PROBLEM DETAILS
Print verbatim every line starting at the one that contains "88 248 65.1" and ending at the final line of the records; include both endpoints.

DATA FOR THIS EXERCISE
_ _ _ _ _ _ _

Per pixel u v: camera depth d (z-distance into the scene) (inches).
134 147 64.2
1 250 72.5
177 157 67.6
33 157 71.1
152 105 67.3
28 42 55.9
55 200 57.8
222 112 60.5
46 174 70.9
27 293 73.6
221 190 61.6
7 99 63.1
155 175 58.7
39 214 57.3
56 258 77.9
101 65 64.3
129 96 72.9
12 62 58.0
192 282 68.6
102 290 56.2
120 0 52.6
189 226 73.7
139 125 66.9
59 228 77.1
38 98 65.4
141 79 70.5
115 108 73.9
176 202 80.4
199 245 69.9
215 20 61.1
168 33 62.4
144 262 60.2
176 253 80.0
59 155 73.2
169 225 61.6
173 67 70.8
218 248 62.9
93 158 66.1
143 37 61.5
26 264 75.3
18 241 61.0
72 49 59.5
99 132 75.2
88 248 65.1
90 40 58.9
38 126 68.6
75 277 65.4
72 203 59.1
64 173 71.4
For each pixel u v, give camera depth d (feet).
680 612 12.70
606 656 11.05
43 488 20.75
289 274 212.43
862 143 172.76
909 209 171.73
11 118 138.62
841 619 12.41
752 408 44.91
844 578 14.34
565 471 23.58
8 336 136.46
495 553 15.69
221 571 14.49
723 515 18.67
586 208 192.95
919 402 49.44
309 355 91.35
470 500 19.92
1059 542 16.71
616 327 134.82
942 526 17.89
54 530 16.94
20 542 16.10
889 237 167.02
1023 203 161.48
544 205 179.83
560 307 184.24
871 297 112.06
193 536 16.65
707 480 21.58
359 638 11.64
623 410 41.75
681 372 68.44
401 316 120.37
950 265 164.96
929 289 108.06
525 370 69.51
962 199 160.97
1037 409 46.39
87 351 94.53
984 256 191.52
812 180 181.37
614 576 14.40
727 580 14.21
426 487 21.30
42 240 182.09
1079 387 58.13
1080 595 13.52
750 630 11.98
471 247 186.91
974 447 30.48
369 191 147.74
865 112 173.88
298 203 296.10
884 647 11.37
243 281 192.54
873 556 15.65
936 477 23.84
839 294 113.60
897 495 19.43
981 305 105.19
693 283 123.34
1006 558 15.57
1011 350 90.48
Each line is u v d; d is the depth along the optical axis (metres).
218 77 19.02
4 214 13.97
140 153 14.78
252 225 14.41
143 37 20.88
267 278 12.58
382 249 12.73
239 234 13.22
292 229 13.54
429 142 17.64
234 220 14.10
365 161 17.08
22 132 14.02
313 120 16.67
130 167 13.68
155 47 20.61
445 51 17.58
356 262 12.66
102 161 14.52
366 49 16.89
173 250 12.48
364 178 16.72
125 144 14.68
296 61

_ _ _ _ _ _ _

SOLUTION FOR THIS EXERCISE
88 248 65.1
90 40 58.9
38 126 68.6
75 277 65.4
72 203 59.1
64 173 71.4
For each pixel u v, give camera depth d (feet).
680 612 12.70
606 656 11.05
43 488 20.75
289 274 212.43
862 143 172.76
909 209 171.73
11 118 138.62
841 619 12.41
752 408 44.91
844 578 14.34
565 471 23.58
8 336 136.46
495 553 15.69
221 571 14.49
723 515 18.67
586 208 192.95
919 402 49.44
309 355 91.35
470 500 19.92
1059 542 16.71
616 327 134.82
942 526 17.89
54 530 16.94
20 542 16.10
889 237 167.02
1023 203 161.48
544 205 179.83
560 307 184.24
871 297 112.06
193 536 16.65
707 480 21.58
359 638 11.64
623 410 41.75
681 372 68.44
401 316 120.37
950 265 164.96
929 289 108.06
525 370 69.51
962 199 160.97
1037 409 46.39
87 351 94.53
984 256 191.52
812 180 181.37
614 576 14.40
727 580 14.21
426 487 21.30
42 240 182.09
1079 387 58.13
1080 595 13.52
750 630 11.98
471 247 186.91
974 447 30.48
369 191 147.74
865 112 173.88
298 203 296.10
884 647 11.37
243 281 192.54
873 556 15.65
936 477 23.84
839 294 113.60
897 495 19.43
981 305 105.19
693 283 123.34
1006 558 15.57
1011 350 90.48
Each line is u v d; d is the depth along the optical axis (metres).
218 77 19.02
4 214 13.97
140 153 14.78
252 225 14.41
143 37 20.88
267 278 12.58
382 249 12.73
239 234 13.22
292 229 13.54
429 142 17.64
234 220 14.10
365 161 17.08
22 132 14.02
313 120 16.67
130 167 13.68
155 47 20.61
445 51 17.58
356 262 12.66
102 161 14.52
366 49 16.89
173 250 12.48
364 178 16.72
125 144 14.68
296 61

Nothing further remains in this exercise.